Han pasado más de 30 años. Pablo ronda ahora los 60. Después de décadas de intenso trabajo evangelizador, todavía es el animador itinerante de una red de comunidades cristianas. La mayoría se encuentran en las grandes ciudades. Hay que estar donde está la gente. Todas son distintas. Cada una tiene sus problemas. Es preciso acompañarlas porque los riesgos son muchos. Algunos de los de su edad sienten nostalgia de los tiempos anteriores al Concilio y echan de menos muchas seguridades. Otros no paran de hablar de análisis y opciones, pero se les va la fuerza por el pico. La mayoría no sabe cómo vivir el evangelio en medio de esta sociedad de consumo y de exclusiones. Pablo ha dedicado su vida a echarles una mano. Incluso ha escrito algunos libritos para abordar los temas más candentes. Durante algún tiempo estuvo de profesor de instituto. No quería depender de nadie. Por las tardes, después de salir de clase, dedicaba unas horas a las comunidades. Y los fines de semana se los pasaba de cursillo en cursillo. Desde hace años es un liberado.
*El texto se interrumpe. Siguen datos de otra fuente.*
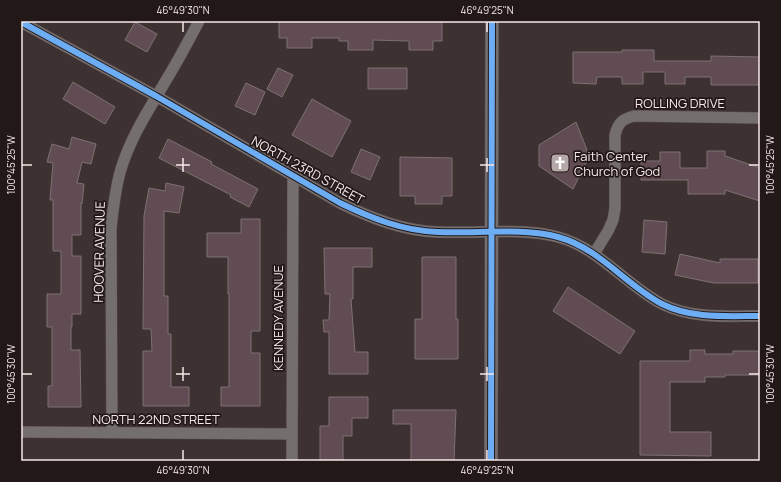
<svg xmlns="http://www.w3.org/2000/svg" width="781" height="482" font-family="Manrope,sans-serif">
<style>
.building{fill:#624c54;stroke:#7c7173}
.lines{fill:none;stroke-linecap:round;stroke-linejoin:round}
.minor-casing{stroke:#5b4f50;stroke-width:12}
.tertiary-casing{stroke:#5b4f50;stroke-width:14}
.minor{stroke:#746e6e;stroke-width:11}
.tertiary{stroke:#746e6e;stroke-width:13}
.cycleway-casing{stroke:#221818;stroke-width:8}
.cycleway{stroke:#6dadf4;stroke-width:6}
.ticks{fill:none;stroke:#f7e7e8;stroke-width:1.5}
.labels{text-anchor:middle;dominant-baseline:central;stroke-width:3.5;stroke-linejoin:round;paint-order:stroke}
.street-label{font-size:13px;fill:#f7e7e8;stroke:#221818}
.poi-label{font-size:13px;fill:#f7e7e8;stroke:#221818;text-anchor:start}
.neatline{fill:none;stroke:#f7e7e8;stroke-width:1.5}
.ticks-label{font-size:10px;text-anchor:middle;fill:#f7e7e8}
</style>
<rect width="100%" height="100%" fill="#3e3132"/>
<path class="building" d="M279,21h163v20h-9v9h-24v-9l-36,-1v10h-25v-9h-9v-3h-27v10h-25v-10h-8z
M135,22l22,12 -10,18 -22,-12z
M622,50h32v11h57v-5l49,1v28h-49v-8h-26v7h-20v-12h-22v12h-21v-7h-25l-1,7 -23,-1v-31h49z
M278,68l15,7 -11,22 -15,-8z
M368,68h39v21h-39z
M73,82l42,25 -10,17 -42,-25z
M246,83l19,9 -10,23 -20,-9z
M312,99l39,22 -19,36 -40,-22z
M576,122l11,28v11l-14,28 -34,-23v-21z
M72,137l24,7 -5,20 -9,-2 -5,21 7,1 -2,20 -1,-1v32h-9v21h9v58h-9v13h-1v23h9l1,57h-33v-21h4v-59h-5v-33h14v-43h-8v-51h-3l3,-37 -6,-1 5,-18 17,5z
M168,139l44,23 -1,2 47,25 -9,18 -19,-10 1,-2 -72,-37z
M361,149l19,8 -10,23 -19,-8z
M707,151h18v5l35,12v33l-35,-11v4h-37v-14h-47v-19h19v-9h20v16h27z
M400,157l52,1v38h-10v8h-27v-8h-15z
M166,183l18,4 -5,26 -15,-2v85h4v38h3v53h18v19h-46v-55h9l-1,-22h-8l1,-113 5,-28 16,3z
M241,219h19v112h-9v22h9v53h-39v-19h8v-93h-1v-37h-21v-24h34z
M644,220l23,2 -2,32 -23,-2z
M324,248h48v19h-19v32h-2l4,53h13v22h-39v-42h-5l-1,-12h6l1,-26h-5z
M680,254l40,9v-4h38v24h-44l-39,-8z
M422,257h34v62h2v40h-43v-40h7z
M568,287l67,44 -15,23 -67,-43z
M690,350h15v4h28v-3h27v24h-35v2h-20v5h-35v50h41v24l-71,-1v-94h50z
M329,397h39v21h-16v18h-9v24h-23v-34h9z
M393,410h63l-2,51h-43v-37h-18z"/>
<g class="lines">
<defs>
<path id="minor" d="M21,22l135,74 184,107c31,15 63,28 98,29 37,2 85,-5 120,5 41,11 68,48 104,67 30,15 65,12 98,12
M594,254l14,-23 5,-11 2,-12v-73c3,-12 7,-16 19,-19l126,2
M21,432l271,2
M112,432l-1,-203c2,-20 4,-40 10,-60 10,-33 30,-63 47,-92 11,-18 21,-37 31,-56
M292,461l1,-285"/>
<path id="tertiary" d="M491,461l1,-440"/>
</defs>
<use href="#minor" class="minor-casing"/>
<use href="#tertiary" class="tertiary-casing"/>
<use href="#minor" class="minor"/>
<use href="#tertiary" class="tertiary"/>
<defs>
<path id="cycleway" d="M21,22l135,74 184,107c31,15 63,28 98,29 37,2 85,-5 120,5 41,11 68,48 104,67 30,15 65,12 98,12
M491,461l1,-440"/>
</defs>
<use href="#cycleway" class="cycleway-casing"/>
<use href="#cycleway" class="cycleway"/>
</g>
<path class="ticks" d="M183,22v10M487,22v10M183,158v14M487,158v14M22,165h10M176,165h14M480,165h14M749,165h10M183,367v14M487,367v14M22,374h10M176,374h14M480,374h14M749,374h10M183,450v10M487,450v10"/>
<defs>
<symbol id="church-square" viewBox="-11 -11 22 22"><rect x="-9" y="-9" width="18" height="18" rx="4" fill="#b6a7a8" stroke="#221818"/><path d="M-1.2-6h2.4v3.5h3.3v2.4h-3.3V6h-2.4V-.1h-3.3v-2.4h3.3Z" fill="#fff"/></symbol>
</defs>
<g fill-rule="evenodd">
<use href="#church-square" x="549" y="152" width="22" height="22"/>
</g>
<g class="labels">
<g class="street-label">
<text x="680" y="103">ROLLING DRIVE</text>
<text transform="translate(308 170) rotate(29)">NORTH 23RD STREET</text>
<text transform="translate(99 252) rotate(-89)">HOOVER AVENUE</text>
<text transform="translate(278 318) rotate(-90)">KENNEDY AVENUE</text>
<text x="156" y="419">NORTH 22ND STREET</text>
</g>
<g class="poi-label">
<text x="574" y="156">Faith Center<tspan x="574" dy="15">Church of God</tspan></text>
</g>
</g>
<rect width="781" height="482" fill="none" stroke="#221818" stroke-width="44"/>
<rect x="22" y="22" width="737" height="438" class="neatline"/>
<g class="ticks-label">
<text x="183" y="14">46°49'30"N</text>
<text x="487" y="14">46°49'25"N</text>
<text transform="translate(770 165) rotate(-90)" y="4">100°45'25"W</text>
<text transform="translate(11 165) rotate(-90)" y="4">100°45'25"W</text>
<text transform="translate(770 374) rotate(-90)" y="4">100°45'30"W</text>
<text transform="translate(11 374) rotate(-90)" y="4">100°45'30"W</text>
<text x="183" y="474">46°49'30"N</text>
<text x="487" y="474">46°49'25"N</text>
</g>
</svg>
En más de una ocasión ha tenido que presentarse al obispo porque alguien había ido con el cuento de que era un residuo peligroso de los años 60 y de que todavía andaba con mensajes sobre el cristianismo como gracia, la libertad y otros tópicos por el estilo que no hacen más que confundir a la gente sencilla y provocar desafección eclesial. Los problemas le crecían como hongos. Pero, en medio de todo, Pablo nunca ha podido olvidar lo de aquella tarde camino de la parroquia universitaria. Hay cosas que el tiempo no mata y que marcan toda una vida.
El avión surca ahora los cielos mediterráneos. Mientras contempla por la ventanilla la silueta de Mallorca siente que, después de todo, ha merecido la pena. Una nueva Iglesia se está gestando. Se tardará tiempo, habrá contradicciones, pero el Espíritu del Señor Jesús seguirá guiando el camino de su comunidad. El siglo XXI será mejor. «Por favor, abróchense los cinturones. Atravesamos una zona de turbulencias. Gracias».